Task prompt »
Write out the lines of the material again with every "scientific name" swapped for "taxon name" and nothing else changed. Omit the pictures.

Extracted records »
━━━━━━━━━━

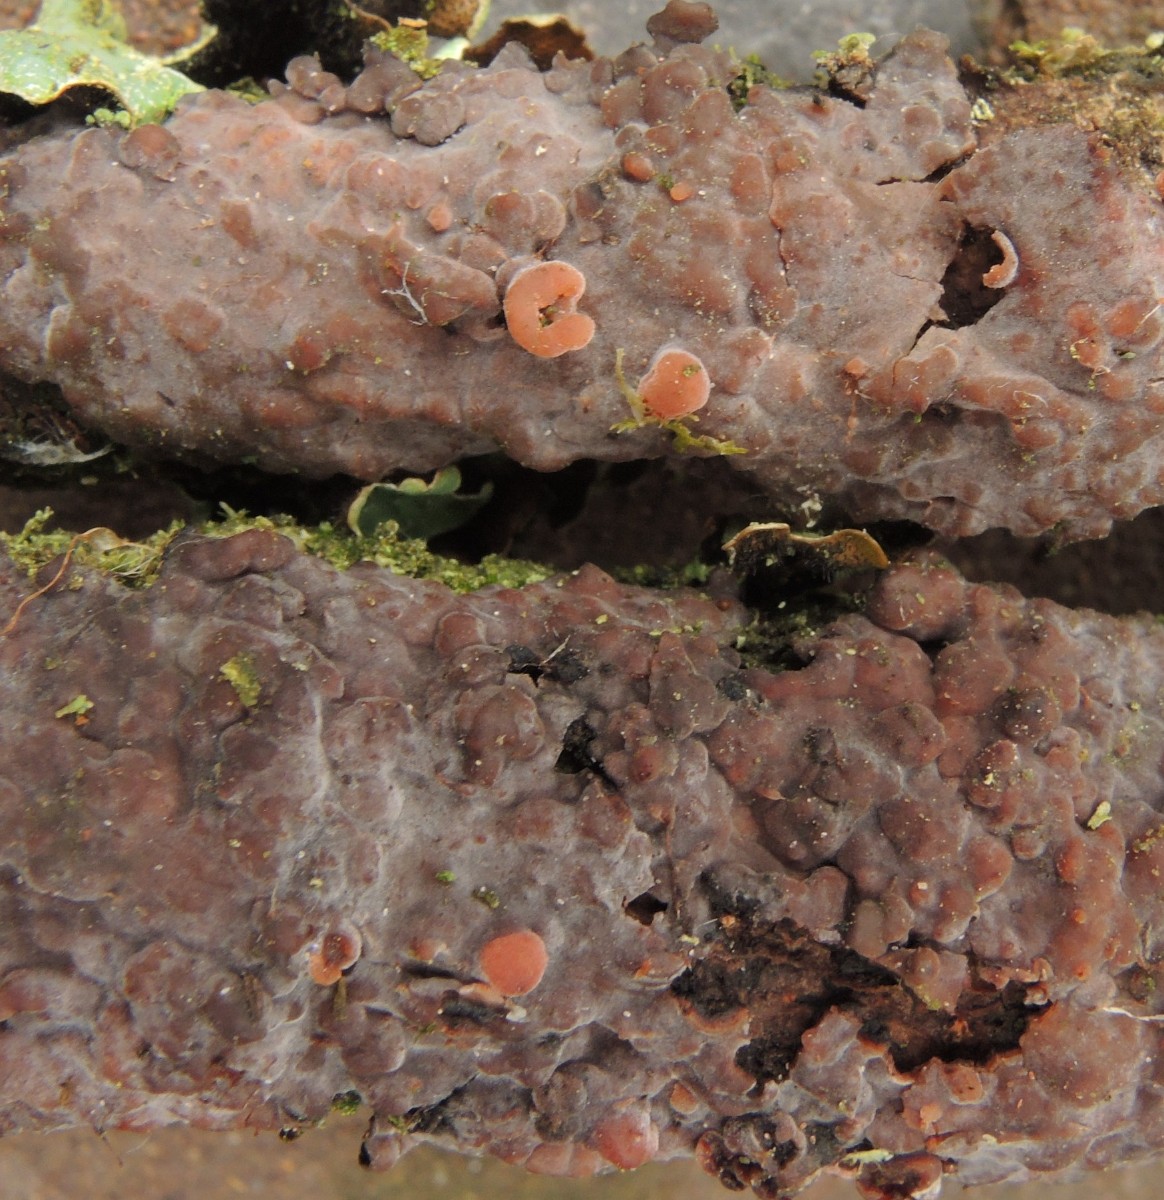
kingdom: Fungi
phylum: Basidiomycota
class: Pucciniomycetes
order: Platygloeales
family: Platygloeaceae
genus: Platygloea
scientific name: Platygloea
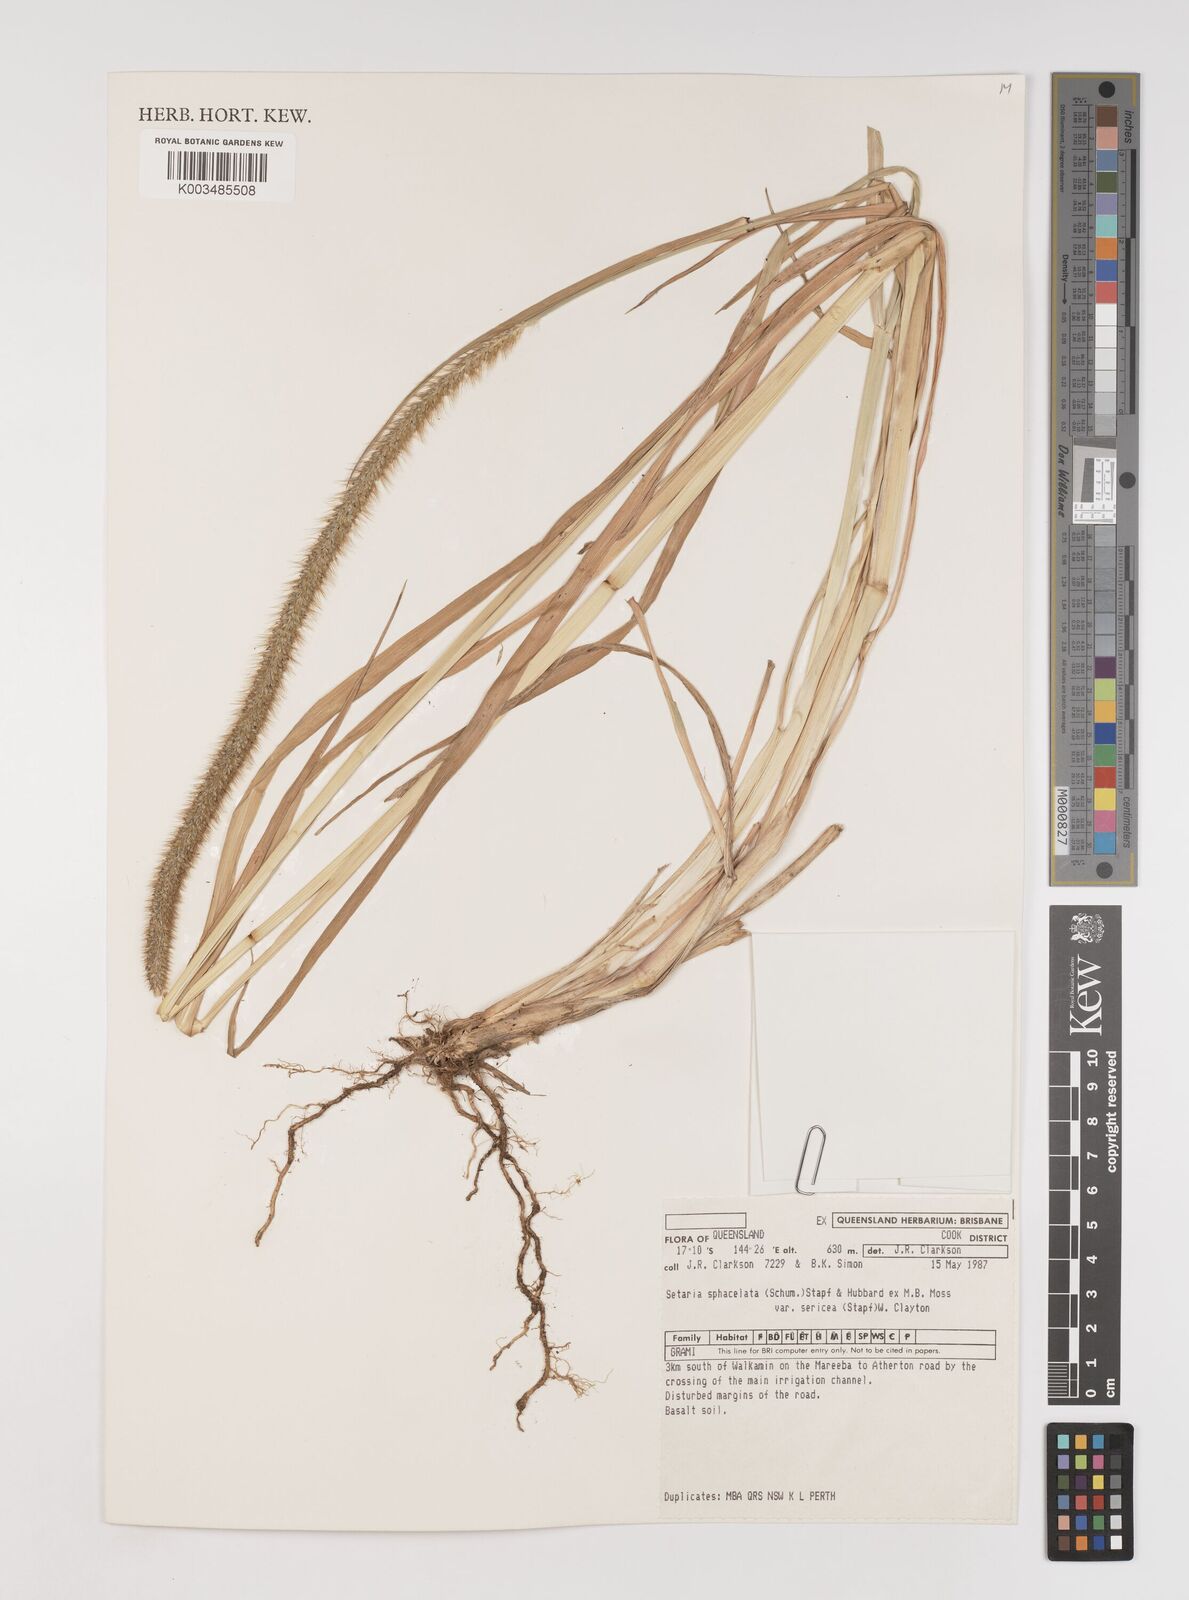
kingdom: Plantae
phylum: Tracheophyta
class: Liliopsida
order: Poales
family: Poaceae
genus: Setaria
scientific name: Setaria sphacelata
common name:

━━━━━━━━━━

Solution to this exercise »
kingdom: Fungi
phylum: Basidiomycota
class: Pucciniomycetes
order: Platygloeales
family: Platygloeaceae
genus: Platygloea
taxon name: Platygloea
kingdom: Plantae
phylum: Tracheophyta
class: Liliopsida
order: Poales
family: Poaceae
genus: Setaria
taxon name: Setaria sphacelata
common name:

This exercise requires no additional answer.